● Instructions for the task: Copy everything from the row containing "Segment regions of left" down to the row containing "Trace <item>colon</item>. (SVG masks)", including both of those rows. Leave the pictures out of your copy.

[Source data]
▬▬▬▬▬▬▬▬▬▬
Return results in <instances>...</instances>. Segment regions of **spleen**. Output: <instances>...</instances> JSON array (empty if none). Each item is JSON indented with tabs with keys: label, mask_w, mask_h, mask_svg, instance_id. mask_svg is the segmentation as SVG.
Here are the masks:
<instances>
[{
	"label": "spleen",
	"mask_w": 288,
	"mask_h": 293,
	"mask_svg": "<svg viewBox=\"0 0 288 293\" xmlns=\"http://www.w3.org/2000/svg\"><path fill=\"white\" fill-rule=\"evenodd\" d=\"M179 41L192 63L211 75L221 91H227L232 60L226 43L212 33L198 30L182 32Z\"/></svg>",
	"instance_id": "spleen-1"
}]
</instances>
▬▬▬▬▬▬▬▬▬▬
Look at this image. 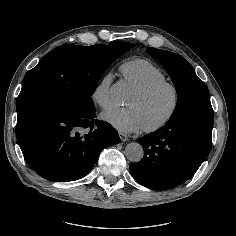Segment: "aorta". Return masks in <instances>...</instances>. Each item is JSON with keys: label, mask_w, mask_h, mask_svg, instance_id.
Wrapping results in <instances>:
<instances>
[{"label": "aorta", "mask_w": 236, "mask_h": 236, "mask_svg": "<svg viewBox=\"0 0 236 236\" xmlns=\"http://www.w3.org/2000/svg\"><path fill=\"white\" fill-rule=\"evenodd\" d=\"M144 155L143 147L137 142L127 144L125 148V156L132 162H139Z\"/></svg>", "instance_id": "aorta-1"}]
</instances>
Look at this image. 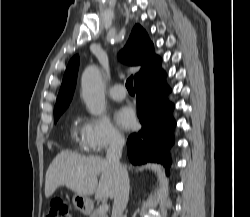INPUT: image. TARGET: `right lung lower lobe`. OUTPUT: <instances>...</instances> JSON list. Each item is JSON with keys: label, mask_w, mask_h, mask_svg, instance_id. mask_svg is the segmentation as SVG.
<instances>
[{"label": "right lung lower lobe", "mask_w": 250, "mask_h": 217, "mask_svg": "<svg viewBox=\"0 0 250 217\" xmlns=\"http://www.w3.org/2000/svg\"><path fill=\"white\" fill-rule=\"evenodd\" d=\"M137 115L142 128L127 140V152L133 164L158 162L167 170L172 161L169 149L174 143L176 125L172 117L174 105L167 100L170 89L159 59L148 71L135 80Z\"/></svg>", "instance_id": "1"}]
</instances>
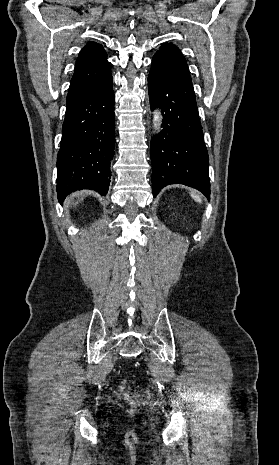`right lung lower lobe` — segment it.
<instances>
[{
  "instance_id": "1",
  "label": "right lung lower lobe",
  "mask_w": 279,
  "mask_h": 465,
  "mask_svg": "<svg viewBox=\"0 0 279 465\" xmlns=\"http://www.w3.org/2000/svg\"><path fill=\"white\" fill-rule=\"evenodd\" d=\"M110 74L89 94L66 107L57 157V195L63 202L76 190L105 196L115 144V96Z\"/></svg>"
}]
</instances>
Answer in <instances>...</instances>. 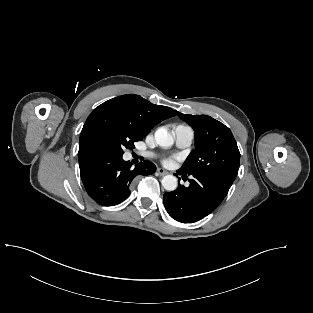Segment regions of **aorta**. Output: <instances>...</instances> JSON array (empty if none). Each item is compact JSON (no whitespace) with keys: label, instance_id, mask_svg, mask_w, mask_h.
▬▬▬▬▬▬▬▬▬▬
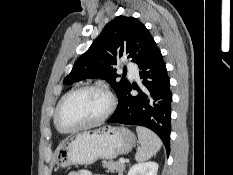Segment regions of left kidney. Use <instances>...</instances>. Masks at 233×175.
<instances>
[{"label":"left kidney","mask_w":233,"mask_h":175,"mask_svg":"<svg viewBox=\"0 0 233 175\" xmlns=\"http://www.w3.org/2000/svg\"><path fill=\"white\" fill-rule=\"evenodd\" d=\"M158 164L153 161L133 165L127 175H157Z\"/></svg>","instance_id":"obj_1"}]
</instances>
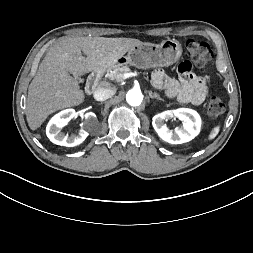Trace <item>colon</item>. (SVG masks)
▬▬▬▬▬▬▬▬▬▬
● Complete response:
Segment regions of left kidney. Use <instances>...</instances>. Masks at 233×175.
<instances>
[{"label":"left kidney","mask_w":233,"mask_h":175,"mask_svg":"<svg viewBox=\"0 0 233 175\" xmlns=\"http://www.w3.org/2000/svg\"><path fill=\"white\" fill-rule=\"evenodd\" d=\"M158 164L153 161L133 165L127 175H157Z\"/></svg>","instance_id":"obj_1"}]
</instances>
Trace <item>colon</item>. (SVG masks)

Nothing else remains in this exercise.